[Document images with source code]
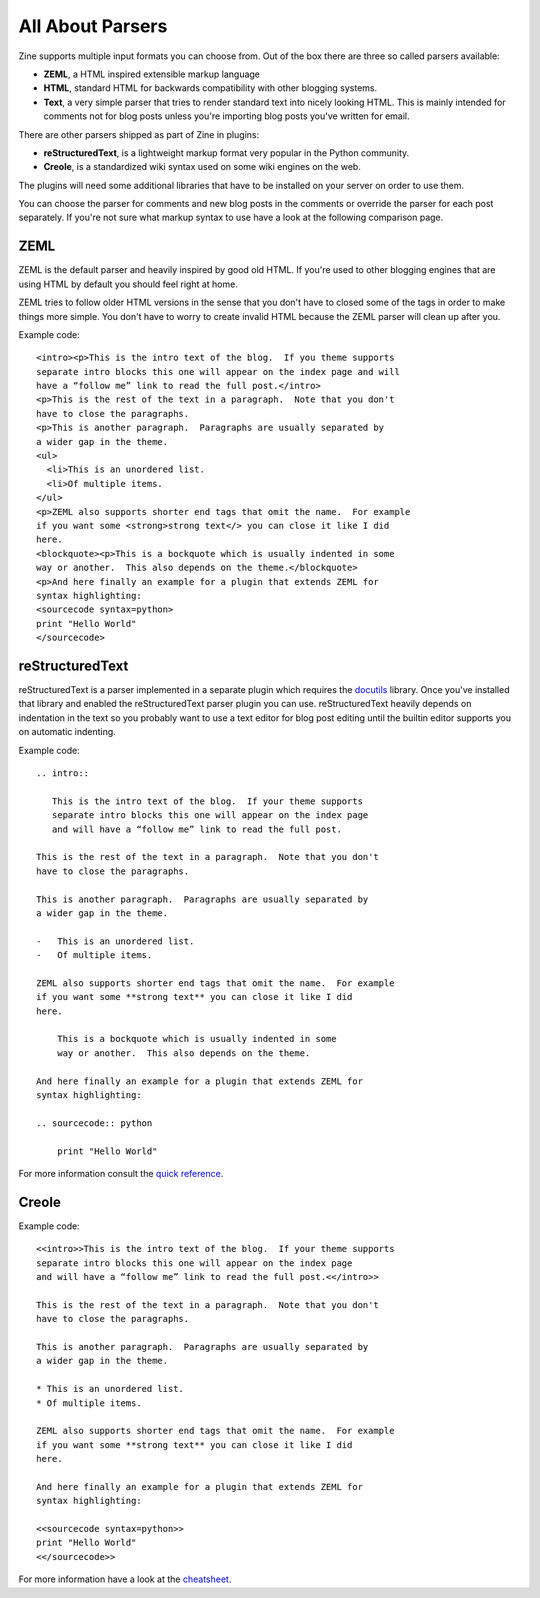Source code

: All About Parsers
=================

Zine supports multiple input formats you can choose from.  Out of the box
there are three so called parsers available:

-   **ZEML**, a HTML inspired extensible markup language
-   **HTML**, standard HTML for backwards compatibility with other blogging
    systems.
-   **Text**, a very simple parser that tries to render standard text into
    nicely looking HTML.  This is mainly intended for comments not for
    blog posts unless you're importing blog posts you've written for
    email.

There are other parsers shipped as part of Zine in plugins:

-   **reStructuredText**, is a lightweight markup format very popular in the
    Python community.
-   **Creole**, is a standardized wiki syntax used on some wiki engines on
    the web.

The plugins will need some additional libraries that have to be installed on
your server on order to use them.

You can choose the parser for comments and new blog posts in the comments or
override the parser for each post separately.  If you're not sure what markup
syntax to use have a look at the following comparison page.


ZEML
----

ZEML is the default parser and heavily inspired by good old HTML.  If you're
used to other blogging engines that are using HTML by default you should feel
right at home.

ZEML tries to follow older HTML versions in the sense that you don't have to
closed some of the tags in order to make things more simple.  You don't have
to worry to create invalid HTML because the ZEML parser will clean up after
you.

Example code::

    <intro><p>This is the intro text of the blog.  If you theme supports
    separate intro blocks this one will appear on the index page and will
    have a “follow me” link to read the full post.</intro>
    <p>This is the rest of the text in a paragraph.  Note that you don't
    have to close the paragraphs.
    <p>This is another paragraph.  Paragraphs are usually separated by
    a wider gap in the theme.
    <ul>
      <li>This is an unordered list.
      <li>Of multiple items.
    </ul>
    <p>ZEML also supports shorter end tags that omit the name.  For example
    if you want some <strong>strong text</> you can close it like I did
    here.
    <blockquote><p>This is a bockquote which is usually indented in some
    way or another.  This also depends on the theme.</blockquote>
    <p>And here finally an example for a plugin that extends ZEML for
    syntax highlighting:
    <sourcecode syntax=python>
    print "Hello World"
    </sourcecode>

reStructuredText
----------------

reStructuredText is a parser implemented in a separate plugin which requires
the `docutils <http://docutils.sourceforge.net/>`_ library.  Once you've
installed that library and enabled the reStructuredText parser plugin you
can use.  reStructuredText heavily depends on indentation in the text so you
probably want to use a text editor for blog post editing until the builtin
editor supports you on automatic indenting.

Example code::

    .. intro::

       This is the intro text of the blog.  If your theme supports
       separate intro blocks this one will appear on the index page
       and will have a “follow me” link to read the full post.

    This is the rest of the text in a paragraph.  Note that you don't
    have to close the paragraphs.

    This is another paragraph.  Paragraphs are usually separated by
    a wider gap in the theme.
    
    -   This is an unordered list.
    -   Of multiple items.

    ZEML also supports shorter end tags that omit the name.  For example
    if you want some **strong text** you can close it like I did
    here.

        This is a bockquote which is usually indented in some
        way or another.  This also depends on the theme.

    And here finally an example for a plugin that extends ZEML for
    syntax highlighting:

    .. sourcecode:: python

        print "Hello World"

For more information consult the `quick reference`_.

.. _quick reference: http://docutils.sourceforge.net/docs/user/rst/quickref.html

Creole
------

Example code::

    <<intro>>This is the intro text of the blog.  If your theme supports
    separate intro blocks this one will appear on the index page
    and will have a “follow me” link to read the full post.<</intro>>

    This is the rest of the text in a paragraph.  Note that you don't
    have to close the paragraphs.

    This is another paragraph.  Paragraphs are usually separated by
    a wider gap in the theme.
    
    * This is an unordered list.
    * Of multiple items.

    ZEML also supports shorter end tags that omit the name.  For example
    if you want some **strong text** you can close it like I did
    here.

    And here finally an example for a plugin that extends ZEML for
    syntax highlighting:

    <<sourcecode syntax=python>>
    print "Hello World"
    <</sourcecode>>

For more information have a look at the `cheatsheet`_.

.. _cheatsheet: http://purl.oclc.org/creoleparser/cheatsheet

_Description of the task_.
Repeat the records above exactly, leaving out the pictures.

_Your solution_.
Source code

: All About Parsers
=================

Zine supports multiple input formats you can choose from.  Out of the box
there are three so called parsers available:

-   **ZEML**, a HTML inspired extensible markup language
-   **HTML**, standard HTML for backwards compatibility with other blogging
    systems.
-   **Text**, a very simple parser that tries to render standard text into
    nicely looking HTML.  This is mainly intended for comments not for
    blog posts unless you're importing blog posts you've written for
    email.

There are other parsers shipped as part of Zine in plugins:

-   **reStructuredText**, is a lightweight markup format very popular in the
    Python community.
-   **Creole**, is a standardized wiki syntax used on some wiki engines on
    the web.

The plugins will need some additional libraries that have to be installed on
your server on order to use them.

You can choose the parser for comments and new blog posts in the comments or
override the parser for each post separately.  If you're not sure what markup
syntax to use have a look at the following comparison page.


ZEML
----

ZEML is the default parser and heavily inspired by good old HTML.  If you're
used to other blogging engines that are using HTML by default you should feel
right at home.

ZEML tries to follow older HTML versions in the sense that you don't have to
closed some of the tags in order to make things more simple.  You don't have
to worry to create invalid HTML because the ZEML parser will clean up after
you.

Example code::

    <intro><p>This is the intro text of the blog.  If you theme supports
    separate intro blocks this one will appear on the index page and will
    have a “follow me” link to read the full post.</intro>
    <p>This is the rest of the text in a paragraph.  Note that you don't
    have to close the paragraphs.
    <p>This is another paragraph.  Paragraphs are usually separated by
    a wider gap in the theme.
    <ul>
      <li>This is an unordered list.
      <li>Of multiple items.
    </ul>
    <p>ZEML also supports shorter end tags that omit the name.  For example
    if you want some <strong>strong text</> you can close it like I did
    here.
    <blockquote><p>This is a bockquote which is usually indented in some
    way or another.  This also depends on the theme.</blockquote>
    <p>And here finally an example for a plugin that extends ZEML for
    syntax highlighting:
    <sourcecode syntax=python>
    print "Hello World"
    </sourcecode>

reStructuredText
----------------

reStructuredText is a parser implemented in a separate plugin which requires
the `docutils <http://docutils.sourceforge.net/>`_ library.  Once you've
installed that library and enabled the reStructuredText parser plugin you
can use.  reStructuredText heavily depends on indentation in the text so you
probably want to use a text editor for blog post editing until the builtin
editor supports you on automatic indenting.

Example code::

    .. intro::

       This is the intro text of the blog.  If your theme supports
       separate intro blocks this one will appear on the index page
       and will have a “follow me” link to read the full post.

    This is the rest of the text in a paragraph.  Note that you don't
    have to close the paragraphs.

    This is another paragraph.  Paragraphs are usually separated by
    a wider gap in the theme.
    
    -   This is an unordered list.
    -   Of multiple items.

    ZEML also supports shorter end tags that omit the name.  For example
    if you want some **strong text** you can close it like I did
    here.

        This is a bockquote which is usually indented in some
        way or another.  This also depends on the theme.

    And here finally an example for a plugin that extends ZEML for
    syntax highlighting:

    .. sourcecode:: python

        print "Hello World"

For more information consult the `quick reference`_.

.. _quick reference: http://docutils.sourceforge.net/docs/user/rst/quickref.html

Creole
------

Example code::

    <<intro>>This is the intro text of the blog.  If your theme supports
    separate intro blocks this one will appear on the index page
    and will have a “follow me” link to read the full post.<</intro>>

    This is the rest of the text in a paragraph.  Note that you don't
    have to close the paragraphs.

    This is another paragraph.  Paragraphs are usually separated by
    a wider gap in the theme.
    
    * This is an unordered list.
    * Of multiple items.

    ZEML also supports shorter end tags that omit the name.  For example
    if you want some **strong text** you can close it like I did
    here.

    And here finally an example for a plugin that extends ZEML for
    syntax highlighting:

    <<sourcecode syntax=python>>
    print "Hello World"
    <</sourcecode>>

For more information have a look at the `cheatsheet`_.

.. _cheatsheet: http://purl.oclc.org/creoleparser/cheatsheet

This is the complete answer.